» ABOUT THIS EXERCISE
Every line of the listing below should be written out exactly, minus its pictures.

» STORED DATA
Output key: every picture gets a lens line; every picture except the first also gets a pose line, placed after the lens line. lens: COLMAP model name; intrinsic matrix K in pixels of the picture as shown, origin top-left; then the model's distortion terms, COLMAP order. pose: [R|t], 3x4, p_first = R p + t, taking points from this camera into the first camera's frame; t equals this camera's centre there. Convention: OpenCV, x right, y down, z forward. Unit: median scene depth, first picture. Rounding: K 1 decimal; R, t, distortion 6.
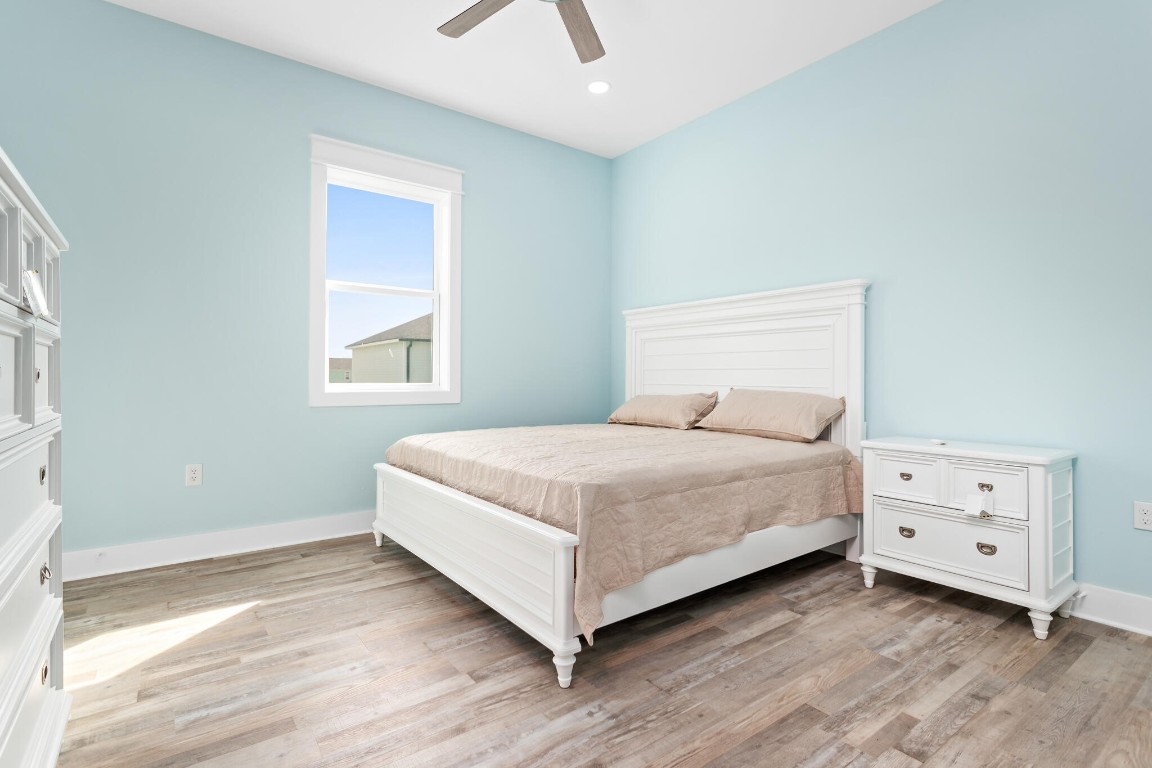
lens RADIAL K [[554.6, 0, 568.5], [0, 554.6, 378.3], [0, 0, 1]] dist [0.000662, 0.000619]
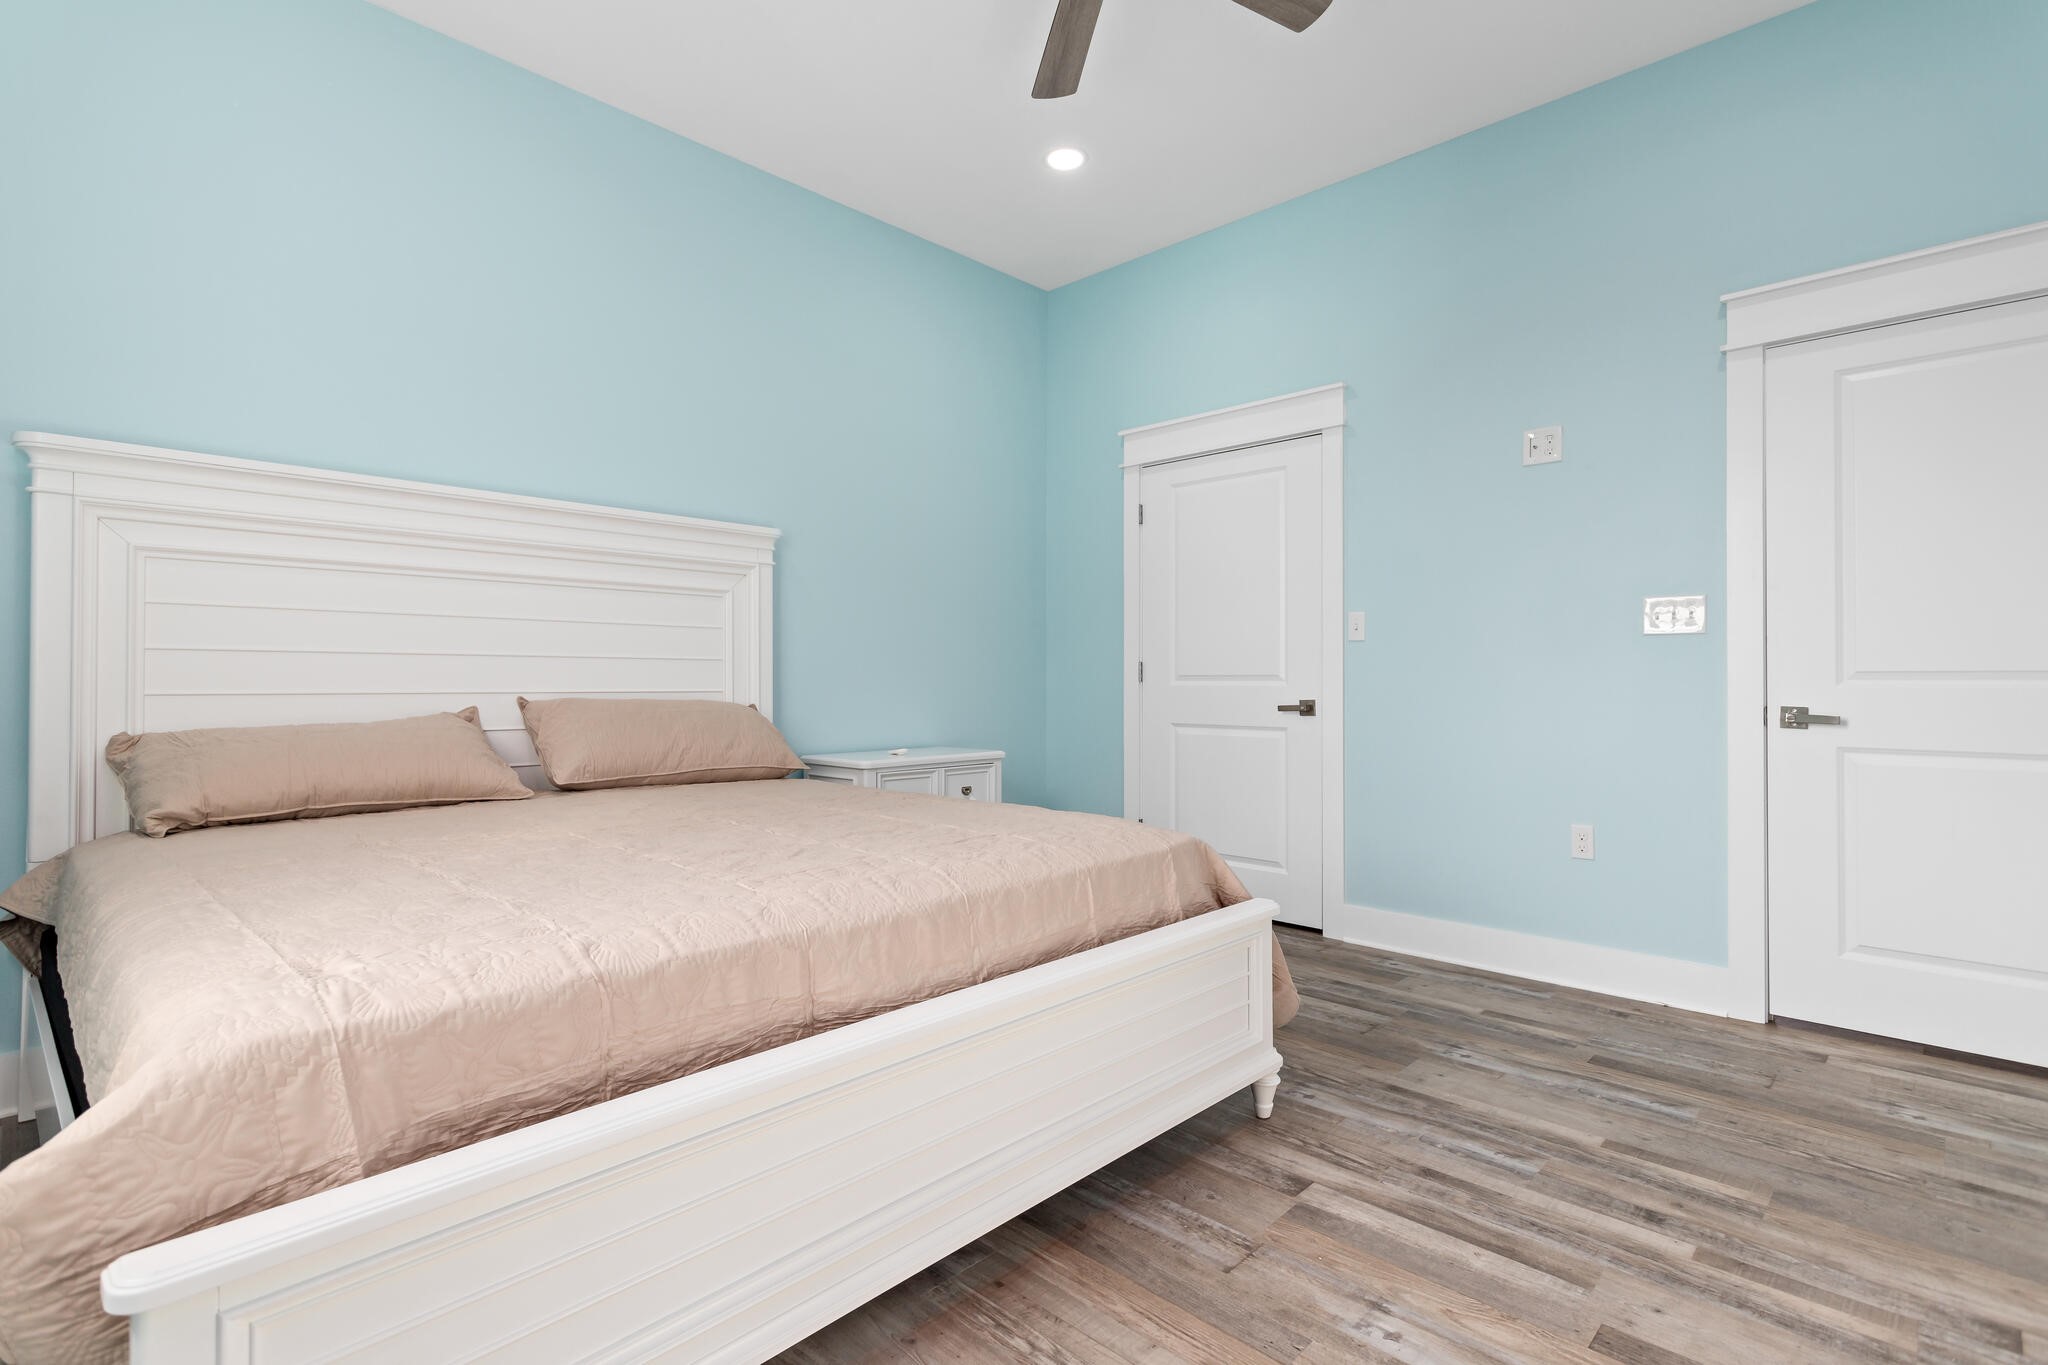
lens RADIAL K [[986.0, 0, 1010.7], [0, 986.0, 672.4], [0, 0, 1]] dist [0.000662, 0.000619]
pose [[-0.170202, 0.003885, 0.985402, -0.937582], [-0.000970, 0.999991, -0.004110, 0.000487], [-0.985409, -0.001655, -0.170197, 1.211973]]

» RESULT OF THIS EXERCISE
Output key: every picture gets a lens line; every picture except the first also gets a pose line, placed after the lens line. lens: COLMAP model name; intrinsic matrix K in pixels of the picture as shown, origin top-left; then the model's distortion terms, COLMAP order. pose: [R|t], 3x4, p_first = R p + t, taking points from this camera into the first camera's frame; t equals this camera's centre there. Convention: OpenCV, x right, y down, z forward. Unit: median scene depth, first picture. Rounding: K 1 decimal; R, t, distortion 6.
lens RADIAL K [[554.6, 0, 568.5], [0, 554.6, 378.3], [0, 0, 1]] dist [0.000662, 0.000619]
lens RADIAL K [[986.0, 0, 1010.7], [0, 986.0, 672.4], [0, 0, 1]] dist [0.000662, 0.000619]
pose [[-0.170202, 0.003885, 0.985402, -0.937582], [-0.000970, 0.999991, -0.004110, 0.000487], [-0.985409, -0.001655, -0.170197, 1.211973]]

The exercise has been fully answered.